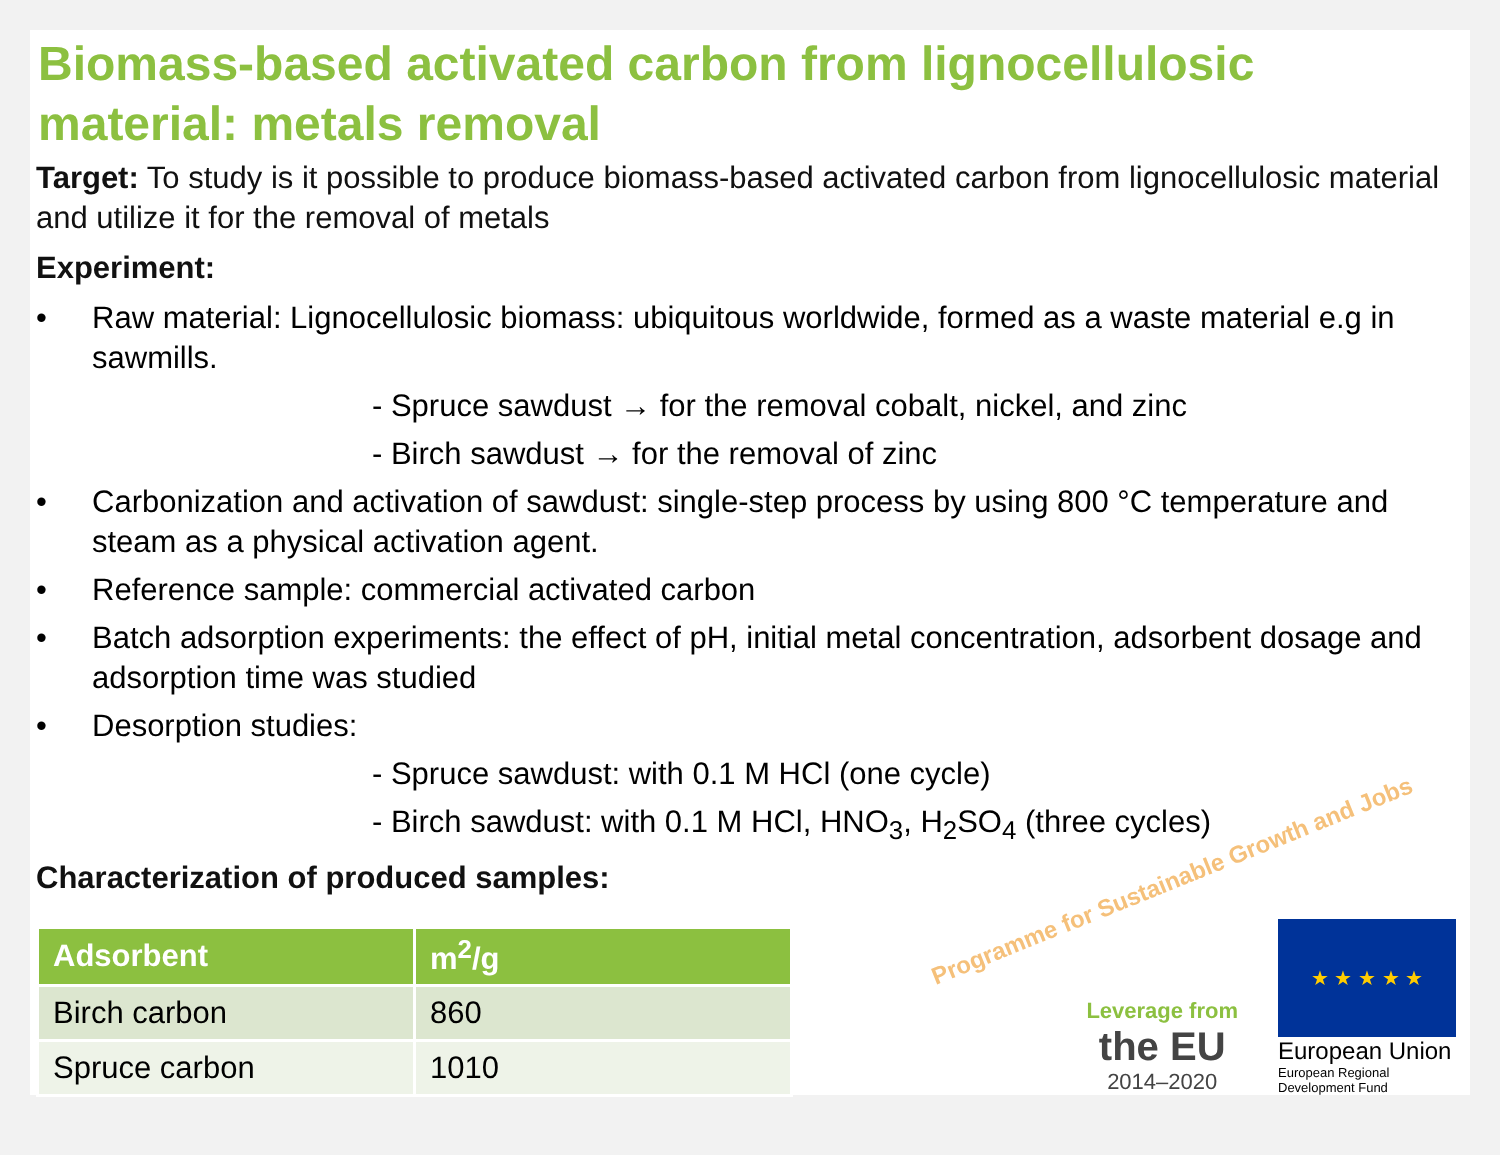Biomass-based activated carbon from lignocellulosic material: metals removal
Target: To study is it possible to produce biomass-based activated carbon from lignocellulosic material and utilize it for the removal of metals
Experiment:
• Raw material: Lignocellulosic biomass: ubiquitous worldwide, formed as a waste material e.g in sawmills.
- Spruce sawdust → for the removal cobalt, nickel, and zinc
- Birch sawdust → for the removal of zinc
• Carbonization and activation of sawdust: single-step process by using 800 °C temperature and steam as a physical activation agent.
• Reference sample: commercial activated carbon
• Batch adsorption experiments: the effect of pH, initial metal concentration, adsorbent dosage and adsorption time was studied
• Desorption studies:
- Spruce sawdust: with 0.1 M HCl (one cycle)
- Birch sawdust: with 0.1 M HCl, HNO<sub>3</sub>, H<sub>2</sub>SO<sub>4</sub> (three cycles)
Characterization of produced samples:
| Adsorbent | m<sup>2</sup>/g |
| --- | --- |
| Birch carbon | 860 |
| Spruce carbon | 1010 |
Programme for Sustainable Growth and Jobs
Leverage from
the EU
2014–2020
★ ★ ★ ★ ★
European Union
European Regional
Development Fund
---
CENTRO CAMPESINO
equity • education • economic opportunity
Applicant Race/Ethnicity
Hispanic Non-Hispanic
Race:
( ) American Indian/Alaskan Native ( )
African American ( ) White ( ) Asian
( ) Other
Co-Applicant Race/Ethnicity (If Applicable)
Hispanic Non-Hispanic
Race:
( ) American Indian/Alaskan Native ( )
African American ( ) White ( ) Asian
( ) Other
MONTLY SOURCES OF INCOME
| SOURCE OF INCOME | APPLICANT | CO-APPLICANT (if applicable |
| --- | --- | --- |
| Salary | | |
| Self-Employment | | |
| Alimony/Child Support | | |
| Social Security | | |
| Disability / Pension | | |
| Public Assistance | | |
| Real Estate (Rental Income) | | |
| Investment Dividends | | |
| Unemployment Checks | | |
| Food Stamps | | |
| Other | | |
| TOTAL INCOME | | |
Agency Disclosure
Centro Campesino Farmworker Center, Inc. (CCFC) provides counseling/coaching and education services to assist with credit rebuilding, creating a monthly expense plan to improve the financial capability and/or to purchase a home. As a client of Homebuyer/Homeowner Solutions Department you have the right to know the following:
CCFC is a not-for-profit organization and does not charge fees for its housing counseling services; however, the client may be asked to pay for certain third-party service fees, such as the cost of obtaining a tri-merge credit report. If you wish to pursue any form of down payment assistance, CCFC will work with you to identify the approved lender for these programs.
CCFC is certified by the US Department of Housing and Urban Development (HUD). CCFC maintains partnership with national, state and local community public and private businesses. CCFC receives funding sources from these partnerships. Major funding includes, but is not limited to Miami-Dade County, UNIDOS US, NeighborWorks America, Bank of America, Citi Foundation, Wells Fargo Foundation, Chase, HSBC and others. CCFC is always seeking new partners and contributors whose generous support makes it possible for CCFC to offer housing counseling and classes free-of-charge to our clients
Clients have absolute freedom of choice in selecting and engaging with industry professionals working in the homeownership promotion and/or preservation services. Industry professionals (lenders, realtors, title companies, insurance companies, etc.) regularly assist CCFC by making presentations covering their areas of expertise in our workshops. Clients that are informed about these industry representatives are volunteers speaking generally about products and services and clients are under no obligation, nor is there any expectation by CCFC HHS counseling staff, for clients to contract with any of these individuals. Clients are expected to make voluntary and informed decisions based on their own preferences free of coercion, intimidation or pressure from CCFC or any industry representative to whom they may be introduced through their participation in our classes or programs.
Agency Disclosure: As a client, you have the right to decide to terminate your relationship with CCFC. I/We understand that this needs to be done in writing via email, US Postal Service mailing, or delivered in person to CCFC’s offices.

WORK ORDER: Only the lines holding "Development" are wanted, so copy each of them from the material.

EXPECTED ANSWER:
Development Fund
CCFC is certified by the US Department of Housing and Urban Development (HUD). CCFC maintains partnership with national, state and local community public and private businesses. CCFC receives funding sources from these partnerships. Major funding includes, but is not limited to Miami-Dade County, UNIDOS US, NeighborWorks America, Bank of America, Citi Foundation, Wells Fargo Foundation, Chase, HSBC and others. CCFC is always seeking new partners and contributors whose generous support makes it possible for CCFC to offer housing counseling and classes free-of-charge to our clients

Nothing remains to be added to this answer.